Texte
☆ ☆ ☆ ☆ ☆

Dossier : IMM‑8199‑12

Référence : 2013 CF 549

[TRADUCTION FRANÇAISE CERTIFIÉE, NON RÉVISÉE]

Ottawa (Ontario), le 24 mai 2013

En présence de madame la juge Mactavish

 

 

ENTRE :

 

RAOUL ANDRE BURTON

 

 

 

demandeur

 

et

 

 

 

LE MINISTRE DE LA CITOYENNETÉ ET DE L’IMMIGRATION

 

 

 

défendeur

 

 

 

 

 

           MOTIFS DU JUGEMENT ET JUGEMENT

 

[1]               Raoul Andre Burton sollicite le contrôle judiciaire de la décision défavorable d’un agent principal d’immigration concernant sa demande d’examen des risques avant renvoi [ERAR]. M. Burton a affirmé être exposé à des risques s’il retournait en Jamaïque en tant qu’ancien membre du gang Malvern Crew à Toronto. Il a aussi affirmé courir des risques parce qu’il avait coopéré avec la police dans le cadre d’une enquête sur un autre membre du gang et qu’il avait témoigné lors du procès de cette personne.

 

[2]               Pour les motifs qui suivent, je conclus que la décision relative à l’ERAR était déraisonnable parce que les risques auxquels M. Burton serait exposé en Jamaïque en raison de son profil personnel – en tant qu’ancien membre d’un gang, indicateur de police et témoin de la Couronne – n’ont pas été évalués correctement. Je suis en outre d’avis que l’agent d’ERAR a omis de prendre en compte d’importants éléments de preuve. Par conséquent, la demande de contrôle judiciaire sera accueillie.

 

Le contexte

[3]               M. Burton est arrivé au Canada en tant que résident permanent en 1993, à l’âge de 10 ans. Par la suite, il est devenu membre de la Malvern Crew, un gang criminel de Toronto.

☆ ☆ ☆ ☆ ☆

Données enregistrées
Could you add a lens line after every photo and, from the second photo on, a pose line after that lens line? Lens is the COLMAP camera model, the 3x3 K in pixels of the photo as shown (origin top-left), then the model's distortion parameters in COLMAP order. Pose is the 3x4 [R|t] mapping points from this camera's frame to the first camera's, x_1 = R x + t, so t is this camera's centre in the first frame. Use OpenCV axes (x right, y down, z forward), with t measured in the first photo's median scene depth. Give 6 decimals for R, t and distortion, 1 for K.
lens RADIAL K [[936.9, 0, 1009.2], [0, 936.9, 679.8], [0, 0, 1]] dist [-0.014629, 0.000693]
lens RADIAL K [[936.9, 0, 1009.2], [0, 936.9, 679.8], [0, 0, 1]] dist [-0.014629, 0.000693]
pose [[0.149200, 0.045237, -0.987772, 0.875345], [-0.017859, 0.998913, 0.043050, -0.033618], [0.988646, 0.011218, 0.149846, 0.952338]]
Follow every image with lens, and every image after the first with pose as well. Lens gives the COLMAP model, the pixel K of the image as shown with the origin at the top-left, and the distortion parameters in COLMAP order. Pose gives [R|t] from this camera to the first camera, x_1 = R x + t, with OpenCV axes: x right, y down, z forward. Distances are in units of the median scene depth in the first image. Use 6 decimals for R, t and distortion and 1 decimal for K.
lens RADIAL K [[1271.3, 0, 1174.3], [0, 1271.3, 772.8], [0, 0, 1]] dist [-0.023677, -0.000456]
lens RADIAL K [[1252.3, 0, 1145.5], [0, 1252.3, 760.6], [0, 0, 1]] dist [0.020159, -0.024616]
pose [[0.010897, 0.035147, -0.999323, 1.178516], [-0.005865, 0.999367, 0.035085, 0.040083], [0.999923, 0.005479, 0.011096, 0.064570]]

☆ ☆ ☆ ☆ ☆

Consignes
A – Répondez aux questions suivantes à partir du jugement.
(i) Quelle date figure en tête du jugement ?
(ii) Dans quel pays M. Burton affirme-t-il être exposé à des risques s'il y retourne ?
(iii) À quel âge M. Burton est-il arrivé au Canada ?
B – Reprenez la rédaction du jugement concernant la demande de M. Burton à la suite de sa dernière phrase.

Réponses par item
A –
(i) Le 24 mai 2013.
(ii) La Jamaïque.
(iii) À l'âge de 10 ans.

B –
[4]               En 2004, Warren Abbey, un membre d’un gang, a abattu par balle un membre d’un gang rival appelé les Galloway Boys. M. Abbey a plus tard avoué à M. Burton qu’il avait commis le meurtre, tout en lui rappelant l’existence du « code de conduite non écrit » contre le mouchardage et la collaboration avec la police.

 

[5]               Après avoir été arrêté en 2004 pour avoir commis des infractions liées à ses propres activités au sein d’un gang, M. Burton a accepté de collaborer avec les policiers et les procureurs et de plaider coupable à l’infraction de participation aux activités d’une organisation criminelle. M. Burton affirme que pendant la période qui a précédé la tenue du procès dans l’affaire R. c. Abbey la rumeur qu’il avait collaboré avec les policiers et accepté de témoigner contre M. Abbey a commencé à courir dans sa collectivité, à la suite de quoi il dit avoir commencé à recevoir des menaces de mort.

 

[6]               M. Burton a témoigné lors du procès de M. Abbey en 2007. M. Abbey a été acquitté, mais ce verdict a été infirmé en appel et la tenue du nouveau prévue pour le mois de février 2011. M. Burton dit qu’il était réticent à témoigner au second procès, mais qu’il a été assigné formellement.

 

[7]               Dans les semaines ayant précédé le procès de 2011, le Toronto Star a publié un article dans lequel il était mentionné que M. Burton était un témoin de la Couronne. M. Burton dit qu’il a par la suite recommencé à recevoir des menaces, notamment parce que l’acquittement de M. Abbey avait fait de lui une « légende » dans sa collectivité.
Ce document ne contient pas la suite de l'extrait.